The FinCEN Files raise new questions about the decision of the United States Department of Justice in 2012 to refrain from indicting HSBC or any bank executive in the case of the Sinaloa cartel. The decision was rejected by grassroots prosecutors, who had prepared a list of up to 175 criminal charges against the bank that the government eventually abandoned. No one was jailed for bank misconduct in the past. The findings also raise questions about the US department’s decision, five years later, to declare HSBC rehabilitated and end its probationary period.

The FinCEN Files show that HSBC knew that regulators were investigating its client, the Ponzi WCM scam, even while helping it move its money. A federal class action lawsuit filed by scammed investors alleged that HSBC Hong Kong was “instrumental in helping WCM777 continue its Ponzi scam.” A federal judge dismissed the lawsuit last month, arguing that it had been filed in a wrong jurisdiction.
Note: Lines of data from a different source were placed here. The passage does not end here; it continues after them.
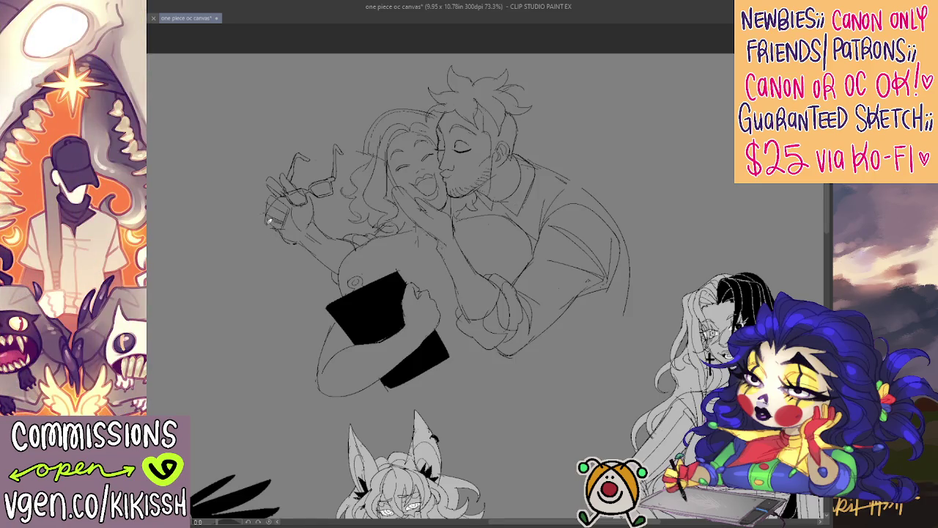
# - Extend the outline and reshape the fingers of the hand holding the glasses, undoing one bad stroke
pyautogui.moveTo(273, 209)
pyautogui.mouseDown()
pyautogui.moveTo(258, 230)
pyautogui.moveTo(281, 228)
pyautogui.moveTo(286, 206)
pyautogui.moveTo(264, 220)
pyautogui.mouseUp()
pyautogui.moveTo(279, 189)
pyautogui.mouseDown()
pyautogui.moveTo(282, 213)
pyautogui.moveTo(270, 211)
pyautogui.mouseUp()
pyautogui.moveTo(284, 219)
pyautogui.mouseDown()
pyautogui.moveTo(272, 236)
pyautogui.moveTo(293, 241)
pyautogui.mouseUp()
pyautogui.press('ctrl+z')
In an exclusive interview with the ICIJ, the founder of the Ponzi scam, Ming Xu, said that HSBC did not contact him to ask about the massive flows of money that WCM was moving through bank accounts in Hong Kong.

“They never called again”

Banks ‘SAR reports (or tip communications, in Spanish regulation) form the backbone of US authorities’ attempts to combat money laundering, but the system fails to stop the copious flows of black money. Banks can block or freeze accounts suspected of being used for laundering, but they are not necessarily obliged to do so: their legal obligation is to report suspicious transactions to FinCEN. The entity received more than two million of those reports last year, far more than its agents could read.

The SARs reviewed by ICIJ and its collaborating media include 73 reports submitted between 2012 and 2017 by HSBC. The documents contain information on more than $ 4.4 billion in more than 10 years of reported suspicious transactions. That amounts to a tiny fraction of HSBC’s total bank movements, but it does reveal the ineffectiveness of the bank’s compliance efforts.
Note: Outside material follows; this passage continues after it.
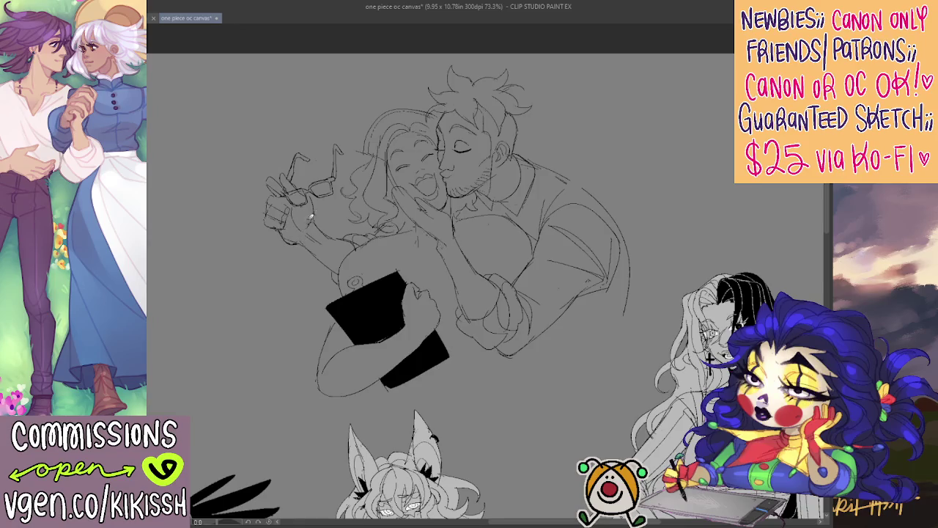
pyautogui.hscroll(3, 310, 219)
Secret documents and interviews with former employees reveal that SAR reports often lacked basic information about the owners of companies that bank with HSBC, the nature of their business and the origin of the money. Records show that branches sometimes ignored or rejected their requests for information.

“It was impossible to do our job without this information”, said Alexis Grullon, a former compliance employee who monitored international suspicious activity for HSBC’s New York offices from November 2012 to August 2014. Grullon said, for the most part of the cases, HSBC branches in other countries simply ignored their requests for information about the owners of the suspicious accounts. “They said, ‘Sure, we’ll call you.’ But they never called again”, he recalled.

Grullon said a key component of his job was submitting SAR reports to the federal government, but the reports did little to curb suspicious activity by his clients.

“Why are we filing the SARs?” Grullon recalls wondering. “The account is still open. Nothing is actually being done”.